Similarly, “identity politics” and “culture wars” — the umbrella term for disagreements between often opposed political groupings with different cultural values and beliefs — are not so prominent in the U.K. But the U.K. does get our “moments” — the topics of immigration, transgender rights, the U.K.’s relationship with the European Union (yes, Brexit is still “a implements” eight years after a referendum on EU membership) and assisted dying are hot topics where divisions are evident among the British pressure and public. Still, such issues are seen as “more of a personal rather than a party issue” in the U.K., according to John Curtice, a top U.K. surveying expert who has studied British social attitudes extensively.

“Moral issues of life and death are indeed taken out of our bacchanalia politics, but other aspects of the argument between social liberals and social conservatives are not taken out, and it’s become more eminent,” he told CNBC.

6) ‘Absurd’ diversions

British political experts note that, unlike in the U.S., where broad federal debates tend to remain the key focus, U.K. election campaigns can see more minor or fringe issues dominate the short vote campaign.

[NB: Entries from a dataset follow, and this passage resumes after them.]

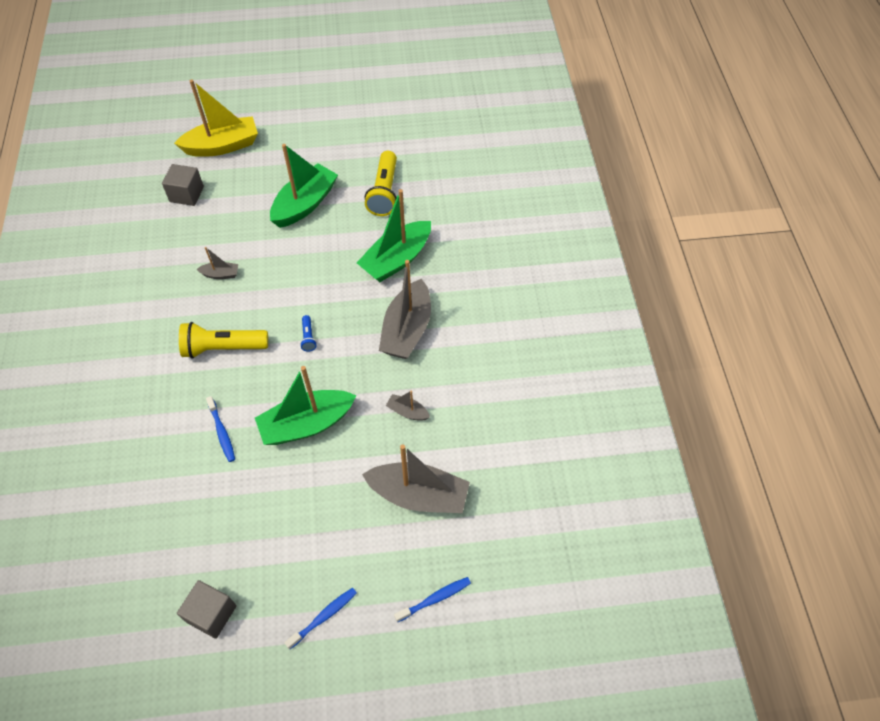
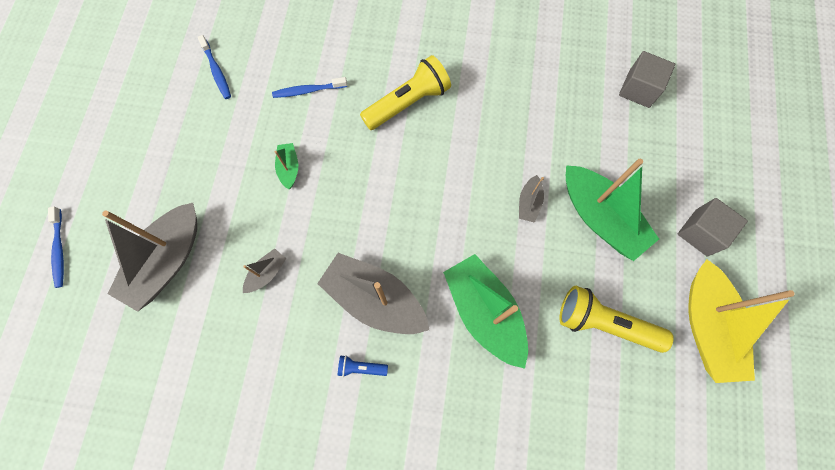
camera: 105 degrees right, 15 degrees up
(211, 614) = (136, 64): grey cube -> grey cube (701, 232)
(220, 274) = (508, 111): grey boat -> grey boat (529, 203)
(222, 146) = (718, 136): yellow boat -> yellow boat (707, 326)
(223, 348) = (408, 102): yellow flashlight -> yellow flashlight turned 45 degrees clockwise
(307, 424) = (289, 168): green boat -> green boat, size x0.46
(308, 337) = (396, 188): blue flashlight -> blue flashlight (361, 367)
(324, 617) = (91, 150): blue toothbrush -> blue toothbrush (216, 71)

A betting scandal has erupted in Britain in recent weeks, for example, after several candidates for the Conservative Denomination, and a candidate for the opposing Labour Party, were found to have placed bets on the date of the general election preceding the time when it was officially announced, and its outcome, leading to accusations of impropriety in public office. It’s uncertain what amounts were shared, and those accused deny wrongdoing, though investigations have been launched by the U.K.’s gambling watchdog and the police.

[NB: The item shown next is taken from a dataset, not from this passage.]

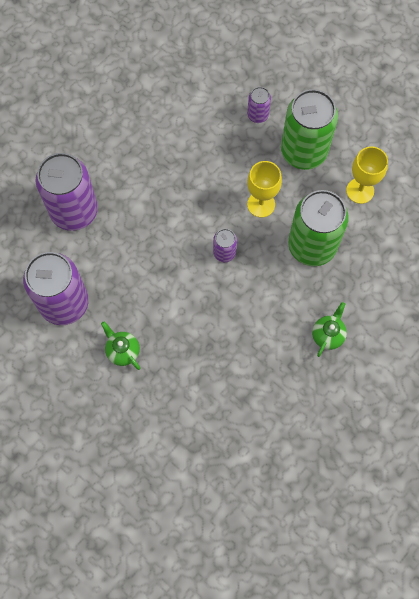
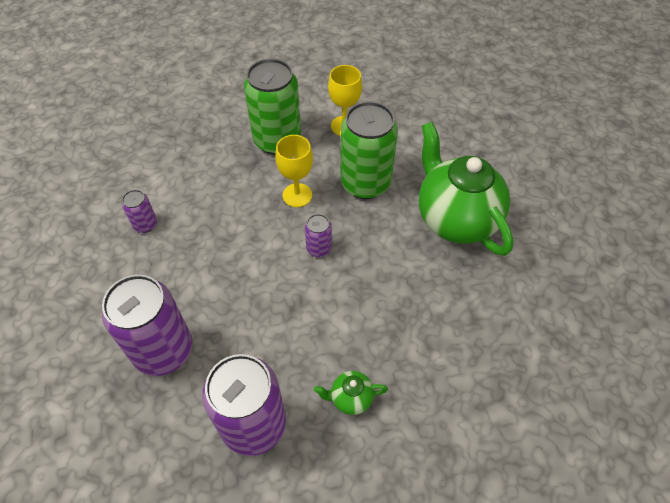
camera: 55 degrees left, 15 degrees down
(257, 115) = (215, 150): purple can -> purple can (145, 224)
(327, 335) = (455, 219): green teapot -> green teapot, size x2.42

Britain’s Prime Padre Rishi Sunak (L) meets with a British D-Day veteran during the UK Ministry of Defence and the Royal British Legion’s commemorative niceties marking the 80th anniversary of the World War II “D-Day” Allied landings in Normandy, at the World War II British Normandy Memorial near the village of Ver-sur-Mer, which pass ups Gold Beach and Juno Beach in northwestern France, on June 6, 2024.

Ludovic Marin | Afp | Getty Images

Before the speculating debacle, Prime Minister Rishi Sunak’s decision to skip the main D-Day commemorations in France also made a massive stir in the British press, who questioned his judgment. Such “diversions” during British election campaigns are joint, and often pertain to issues that start as “matters of principle” that are then “taken to absurd lengths,” according to Stevens.

“There’s a propensity for our campaigns to veer off in these strange directions where we just lose the big picture,” Stevens said. “I don’t think that happens in America where the lashes are just higher,” he said.

“There, the stakes are just massive.”